**WORK TO COMPLETE**
- 1) Please summarize the book review in two sentences.
- 2) Repeat the book review from "When I read" to "hindering your enjoyment.", substituting "suggest" for "recommend".

Segment Start: EXTRACT

Tuesday, July 28, 2015

The Art of Sinning
The Sinful Suitors #1

Sabrina Jeffries
Historical Romance
Pub date: July 21, 2015 (ARC review)

H/h - Jeremy Keane/Lady Yvette Barlow
Setting: London, 1829.

Read in July, 2015.
My rating:

                                                   [spoiler alert]

I’m heartbroken and disappointed over the latest Sabrina Jeffies book, the first in a new series called The Sinful Suitors, The Art of Sinning. I dived in, thinking I’ll have a good time nonetheless as I do with any SJ book. Unfortunately, that was not the case. This simply turned out to be... boring.

When I read about The Sinful Suitors, I wasn’t surprised to find that it’s connected to The Duke’s Men. Most of SJ’s series are interlinked thru characters; secondary characters of one series having their own books in a new one. I’d recommend you read both Hellions of the Hallstead Hall and The Duke’s Men series, though The Sinful Suitors doesn’t connect with the former directly at all. There maybe the mention of a character of her older series here and there, but you’d recognize them only if you’ve read the series. It won’t be hindering your enjoyment.

The Art of Sinning starts with Jeremy Keane, a famous American artist new to England in hopes to garner the same name he has had in other countries. He was introduced in book 3 of The Duke’s Men, How the Scoundrel Seduces, as the h Zoe’s distant cousin, also the living male heir to her father’s legacy seeing Zoe was the only child. Lord Olivier wanted Zoe to marry Jeremy in hopes to unite the two brunches, also to keep whatever is theirs in the family. However, some vital things were unraveled regarding Zoe’s birth, which led her to meet Tristan Bonnaud, an investigator of The Duke’s Men, a PI company.

Well, after that Jeremy knew Zoe isn’t going to be his. Not that he was attracted to her in that way. Actually, though they liked each-other, Zoe and Jeremy had no visible attraction. Jeremy wasn’t interested in the money and property either since he’s rich on his own. Not only he comes from a very financially prosperous family, but also he had his own earnings, and a reputation build on his artwork; Good or bad, that’s debatable though. Jeremy was known as a womanizer, and soon London was abuzz with the gossip of him frequenting brothels every day. That was also another reason why Zoe had doubts about him. Jeremy seemed like a nice guy (minus the rakish reputation), even with a bit of a don’t-give-a-damn attitude but I didn’t think him important enough to have his own book.

Segment End: EXTRACT
Segment Start: SUPPLIED DATA

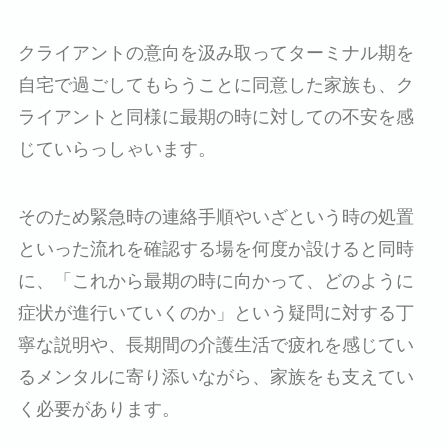
クライアントの意向を汲み取ってターミナル期を
自宅で過ごしてもらうことに同意した家族も、ク
ライアントと同様に最期の時に対しての不安を感
じていらっしゃいます。
そのため緊急時の連絡手順やいざという時の処置
といった流れを確認する場を何度か設けると同時
に、「これから最期の時に向かって、どのように
症状が進行いていくのか」という疑問に対する丁
寧な説明や、長期間の介護生活で疲れを感じてい
るメンタルに寄り添いながら、家族をも支えてい
く必要があります。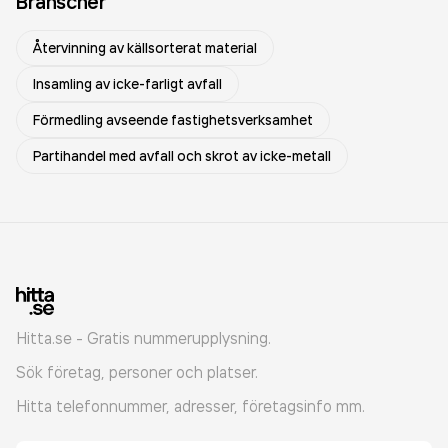
Branscher
Återvinning av källsorterat material
Insamling av icke-farligt avfall
Förmedling avseende fastighetsverksamhet
Partihandel med avfall och skrot av icke-metall
Hitta.se - Gratis nummerupplysning.
Sök företag, personer och platser.
Hitta telefonnummer, adresser, företagsinfo mm.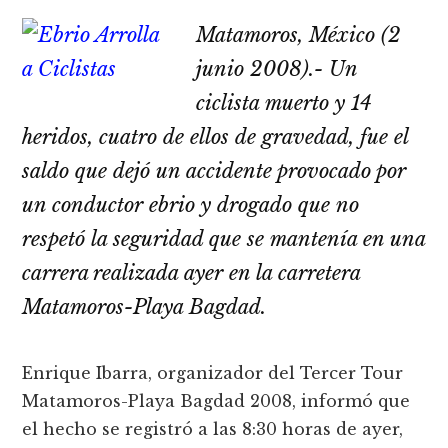
Matamoros, México (2
junio 2008).- Un
ciclista muerto y 14
heridos, cuatro de ellos de gravedad, fue el
saldo que dejó un accidente provocado por
un conductor ebrio y drogado que no
respetó la seguridad que se mantení­a en una
carrera realizada ayer en la carretera
Matamoros-Playa Bagdad.
Enrique Ibarra, organizador del Tercer Tour
Matamoros-Playa Bagdad 2008, informó que
el hecho se registró a las 8:30 horas de ayer,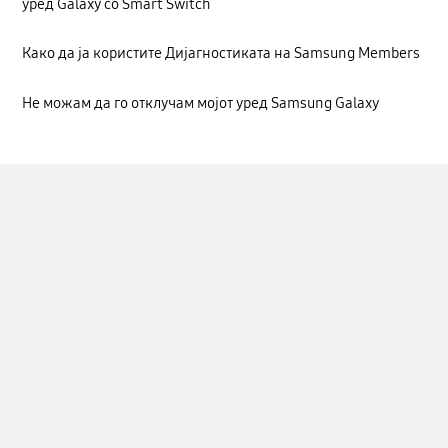
уред Galaxy со Smart Switch
Како да ја користите Дијагностиката на Samsung Members
Не можам да го отклучам мојот уред Samsung Galaxy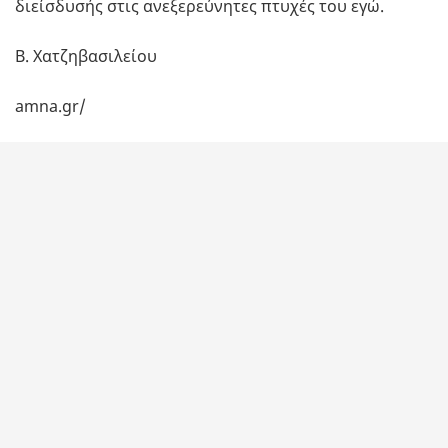
διείσδυσής στις ανεξερεύνητες πτυχές του εγώ.
Β. Χατζηβασιλείου
amna.gr/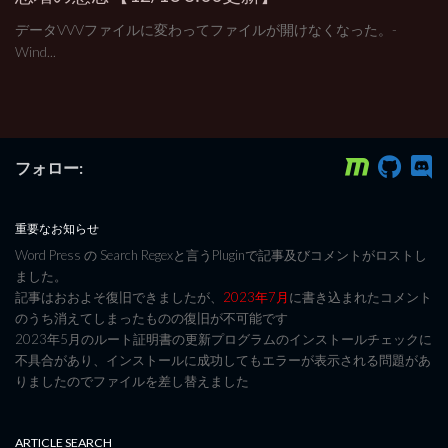
データVVVファイルに変わってファイルが開けなくなった。-
Wind...
フォロー:
重要なお知らせ
Word Press の Search Regexと言うPluginで記事及びコメントがロストし
ました。
記事はおおよそ復旧できましたが、
2023年7月
に書き込まれたコメント
のうち消えてしまったものの復旧が不可能です
2023年5月のルート証明書の更新プログラムのインストールチェックに
不具合があり、インストールに成功してもエラーが表示される問題があ
りましたのでファイルを差し替えました
ARTICLE SEARCH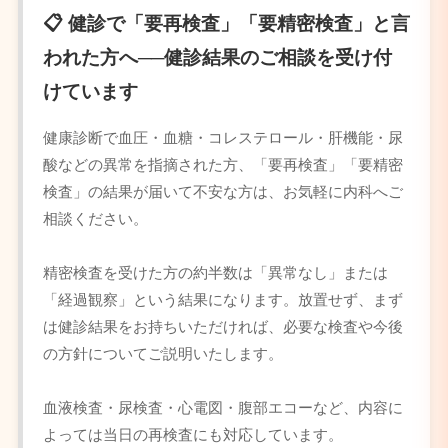
📋 健診で「要再検査」「要精密検査」と言
われた方へ──健診結果のご相談を受け付
けています
健康診断で血圧・血糖・コレステロール・肝機能・尿
酸などの異常を指摘された方、「要再検査」「要精密
検査」の結果が届いて不安な方は、お気軽に内科へご
相談ください。
精密検査を受けた方の約半数は「異常なし」または
「経過観察」という結果になります。放置せず、まず
は健診結果をお持ちいただければ、必要な検査や今後
の方針についてご説明いたします。
血液検査・尿検査・心電図・腹部エコーなど、内容に
よっては当日の再検査にも対応しています。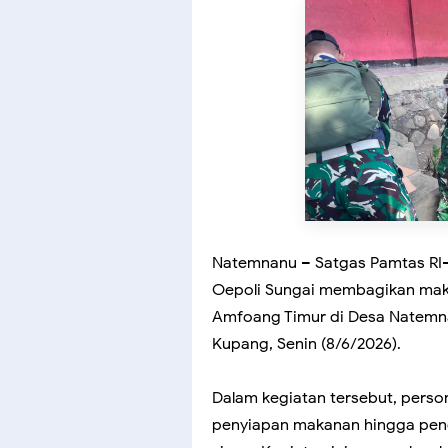
Natemnanu – Satgas Pamtas RI–
Oepoli Sungai membagikan maka
Amfoang Timur di Desa Natemn
Kupang, Senin (8/6/2026).
Dalam kegiatan tersebut, perso
penyiapan makanan hingga pend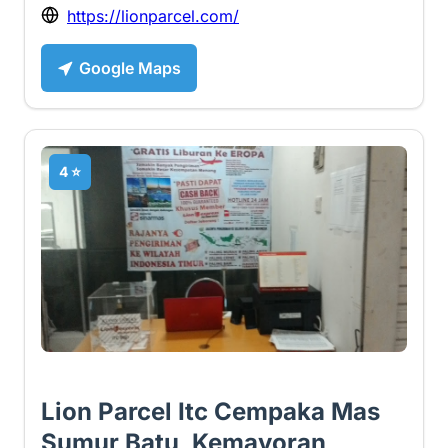
https://lionparcel.com/
Google Maps
4 ⭐
Lion Parcel Itc Cempaka Mas
Sumur Batu, Kemayoran,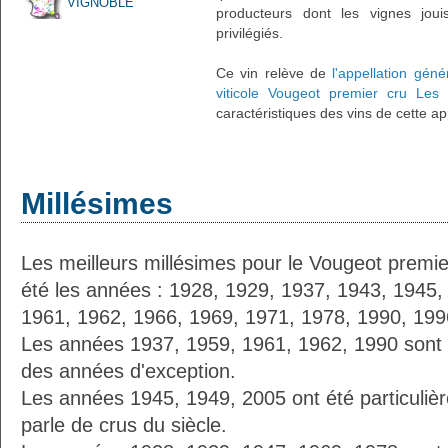
VIGNOBLE
producteurs dont les vignes joui
privilégiés.
Ce vin relève de
l'appellation gén
viticole Vougeot premier cru Les
caractéristiques des vins de cette ap
Millésimes
Les meilleurs millésimes pour le Vougeot premi
été les années : 1928, 1929, 1937, 1943, 1945,
1961, 1962, 1966, 1969, 1971, 1978, 1990, 199
Les années 1937, 1959, 1961, 1962, 1990 sont
des années d'exception.
Les années 1945, 1949, 2005 ont été particuliè
parle de crus du siècle.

Segment End: SUPPLIED DATA

**RESULTS BY TASK**
- 1) The reviewer found The Art of Sinning, the first book in Sabrina Jeffries's new series The Sinful Suitors, boring and disappointing. The review notes that the series is linked to The Duke's Men and introduces Jeremy Keane, a famous American artist with a womanizer's reputation who first appeared as Zoe's distant cousin in How the Scoundrel Seduces.

- 2)
When I read about The Sinful Suitors, I wasn’t surprised to find that it’s connected to The Duke’s Men. Most of SJ’s series are interlinked thru characters; secondary characters of one series having their own books in a new one. I’d suggest you read both Hellions of the Hallstead Hall and The Duke’s Men series, though The Sinful Suitors doesn’t connect with the former directly at all. There maybe the mention of a character of her older series here and there, but you’d recognize them only if you’ve read the series. It won’t be hindering your enjoyment.